『佐藤春夫台湾小説集-女誡扇綺譚』

『佐藤春夫台湾小説集-女誡扇綺譚』

佐藤春夫といえば大正・昭和に活躍した文学者だが、彼は1920年の夏に台湾を旅した。日本統治が始まってから25年目のこと。本書は彼の台湾を舞台とした小説アンソロジーである。小説だけでなく紀行文もあり、書かれた時期もそれぞれである。

世の中に日本統治時代の記録は多々あるが文学者によるものは多くないのではないか。陳腐な表現で申し訳ないが瑞々しい感性で大正時代の自由な空気から植民地台湾を描いている。対象となるのは本島人(台湾の漢族)、原住民族、内地人(日本人)などさまざま。

特に記憶に残ったのが不穏な情勢を背景に霧社での原住民族の人々との出会いを記録した「霧社」。内地人と結婚し後ほど捨てられた女と二人の少女娼婦との出会いが印象的だった。

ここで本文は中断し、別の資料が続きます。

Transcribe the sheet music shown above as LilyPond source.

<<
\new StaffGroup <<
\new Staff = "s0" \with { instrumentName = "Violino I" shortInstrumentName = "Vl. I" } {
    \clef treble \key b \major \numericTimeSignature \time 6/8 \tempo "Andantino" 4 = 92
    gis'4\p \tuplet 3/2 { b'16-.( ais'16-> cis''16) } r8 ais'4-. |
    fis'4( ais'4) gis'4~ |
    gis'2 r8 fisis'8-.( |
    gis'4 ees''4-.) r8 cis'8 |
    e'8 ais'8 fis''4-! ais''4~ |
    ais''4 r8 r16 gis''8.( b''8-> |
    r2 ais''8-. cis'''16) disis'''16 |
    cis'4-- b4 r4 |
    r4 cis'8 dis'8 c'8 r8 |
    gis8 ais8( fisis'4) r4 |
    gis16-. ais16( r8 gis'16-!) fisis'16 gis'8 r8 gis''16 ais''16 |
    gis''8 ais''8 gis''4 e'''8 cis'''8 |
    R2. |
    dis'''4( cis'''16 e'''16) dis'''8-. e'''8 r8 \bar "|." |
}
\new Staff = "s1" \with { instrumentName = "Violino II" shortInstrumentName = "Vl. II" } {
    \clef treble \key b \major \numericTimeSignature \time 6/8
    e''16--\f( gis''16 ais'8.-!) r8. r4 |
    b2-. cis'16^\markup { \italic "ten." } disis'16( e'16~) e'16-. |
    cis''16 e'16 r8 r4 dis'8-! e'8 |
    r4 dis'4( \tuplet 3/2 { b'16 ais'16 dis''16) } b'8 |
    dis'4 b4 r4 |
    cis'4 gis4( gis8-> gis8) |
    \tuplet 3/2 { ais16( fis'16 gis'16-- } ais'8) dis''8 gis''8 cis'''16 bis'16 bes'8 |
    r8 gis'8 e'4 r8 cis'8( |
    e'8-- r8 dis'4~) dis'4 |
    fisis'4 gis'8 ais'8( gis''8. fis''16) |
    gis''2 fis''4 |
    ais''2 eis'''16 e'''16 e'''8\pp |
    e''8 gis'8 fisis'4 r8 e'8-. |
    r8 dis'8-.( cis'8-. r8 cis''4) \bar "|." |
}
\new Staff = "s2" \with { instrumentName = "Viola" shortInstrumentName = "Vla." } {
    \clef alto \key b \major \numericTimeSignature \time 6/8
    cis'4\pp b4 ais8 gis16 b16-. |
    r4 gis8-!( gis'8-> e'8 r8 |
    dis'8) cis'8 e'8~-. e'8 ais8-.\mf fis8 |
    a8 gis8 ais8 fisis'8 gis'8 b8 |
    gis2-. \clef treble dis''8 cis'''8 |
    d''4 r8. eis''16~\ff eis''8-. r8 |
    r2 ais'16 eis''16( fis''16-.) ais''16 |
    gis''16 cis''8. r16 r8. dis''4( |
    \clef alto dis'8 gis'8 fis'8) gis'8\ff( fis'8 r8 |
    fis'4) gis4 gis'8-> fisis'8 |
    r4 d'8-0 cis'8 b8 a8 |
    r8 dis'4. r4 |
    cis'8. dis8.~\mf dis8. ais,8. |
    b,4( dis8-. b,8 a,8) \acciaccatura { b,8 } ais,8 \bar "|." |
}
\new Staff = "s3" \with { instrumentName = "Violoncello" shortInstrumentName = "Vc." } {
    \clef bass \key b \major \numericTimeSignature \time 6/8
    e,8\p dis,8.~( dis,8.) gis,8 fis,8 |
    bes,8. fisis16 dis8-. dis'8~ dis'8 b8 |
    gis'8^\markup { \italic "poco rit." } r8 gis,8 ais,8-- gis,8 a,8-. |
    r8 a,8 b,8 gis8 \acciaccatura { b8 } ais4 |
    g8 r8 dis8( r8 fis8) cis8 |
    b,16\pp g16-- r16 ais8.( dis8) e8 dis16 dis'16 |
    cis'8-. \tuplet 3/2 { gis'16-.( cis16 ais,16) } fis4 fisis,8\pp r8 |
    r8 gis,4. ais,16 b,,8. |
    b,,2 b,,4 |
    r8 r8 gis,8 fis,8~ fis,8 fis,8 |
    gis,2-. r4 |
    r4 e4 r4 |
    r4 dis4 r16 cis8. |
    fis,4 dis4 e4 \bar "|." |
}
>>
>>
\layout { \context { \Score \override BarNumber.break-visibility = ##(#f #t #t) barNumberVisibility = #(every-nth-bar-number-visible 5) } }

また、台中での名家の人びとを訪れたことを描いた「殖民地の旅」がすばらしい。本作品では阿罩霧(アダム)に林献堂を訪ねて思わぬ政治・社会問題の議論をすることになるくだりがある。

林献堂といえば台湾の近代史では欠かすことのできないキーパーソンであるが学術文献の通り一遍な記述にはない、イキイキとした様子に小説の中で出会うことができる。この研ぎ澄まされた知性から論理を繰り出す林とその場逃れの言い訳でやり過ごそうとしてやり込められる佐藤の問答は痛快ですらある。

この時代に台湾民主化運動のリーダーとしてこうした人物がいたことを高い解像度で納得させてくれた短編である。思えば台湾の歴史においてはどんな時にも優秀は人物がいたのだ。

(前略)政治的地位の優越必ずしも文明の優秀を意味するやを問題とする者であります。それで凡庸な小政治家などの意見はどうでもいいとして私はこの問題を自己の重大運命とする者であるから機会ある毎に内地の定評ある諸名士に訊してみるわけで(後略)(p.244)

日本の帝国主義が西欧のそれと違うのは植民地とする地域がすでに高い文明や長い歴史を持ち、洗練された統治制度を経験していることではないかと思ったことがある。上記の林の言葉からそれが思い出された。

さて、解説文で初めて知ったことだが、「女誡扇綺譚」が台湾では今でも人気が高い小説らしい。2020年には台南の国立台湾文学館で佐藤春夫展開催され、日体共通の古典として注目を集めているとのことだった。